**WORK REQUEST**
In the Eddie Phillipson profile, reproduce the passage that starts at "Domestic team information" and continues up to and including "umpired: 164 (1964–1979)".

**TEXT BLOCK**
_ _ _

Eddie Phillipson

Personal information
- Full name: William Edward Phillipson
- Born: 3 December 1910 North Reddish, Lancashire, England
- Died: 25 August 1991 (aged 80) Trafford, Lancashire, England
- Batting: Right-handed
- Bowling: Right-arm fast-medium
- Role: All-rounder, umpire

Domestic team information
- 1933–1948: Lancashire
- 1950–1952: Northumberland

Umpiring information
- Tests umpired: 12 (1958–1965)
- FC umpired: 534 (1956–1978)
- LA umpired: 164 (1964–1979)

_ _ _

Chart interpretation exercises
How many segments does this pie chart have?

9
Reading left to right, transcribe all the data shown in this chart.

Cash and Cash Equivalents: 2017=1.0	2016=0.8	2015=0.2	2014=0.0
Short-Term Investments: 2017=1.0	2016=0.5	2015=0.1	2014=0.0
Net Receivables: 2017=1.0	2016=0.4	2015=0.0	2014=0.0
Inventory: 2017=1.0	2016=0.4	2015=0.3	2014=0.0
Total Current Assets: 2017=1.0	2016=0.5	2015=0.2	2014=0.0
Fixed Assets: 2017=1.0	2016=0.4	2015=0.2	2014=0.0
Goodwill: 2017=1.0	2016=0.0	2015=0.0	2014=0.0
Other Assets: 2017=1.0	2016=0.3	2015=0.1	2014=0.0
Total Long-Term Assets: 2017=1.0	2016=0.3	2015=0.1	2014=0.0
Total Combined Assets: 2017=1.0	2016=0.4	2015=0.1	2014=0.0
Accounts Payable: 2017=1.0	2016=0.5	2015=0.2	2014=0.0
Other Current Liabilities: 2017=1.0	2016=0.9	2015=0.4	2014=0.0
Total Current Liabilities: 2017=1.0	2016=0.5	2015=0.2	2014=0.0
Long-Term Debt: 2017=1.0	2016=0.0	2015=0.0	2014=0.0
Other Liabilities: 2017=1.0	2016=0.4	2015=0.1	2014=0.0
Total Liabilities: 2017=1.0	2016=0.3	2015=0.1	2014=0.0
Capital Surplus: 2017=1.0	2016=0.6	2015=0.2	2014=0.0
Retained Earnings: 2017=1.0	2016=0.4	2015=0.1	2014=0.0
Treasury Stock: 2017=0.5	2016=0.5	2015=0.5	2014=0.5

_ _ _

**EXERCISE RESULT**
Domestic team information
- 1933–1948: Lancashire
- 1950–1952: Northumberland

Umpiring information
- Tests umpired: 12 (1958–1965)
- FC umpired: 534 (1956–1978)
- LA umpired: 164 (1964–1979)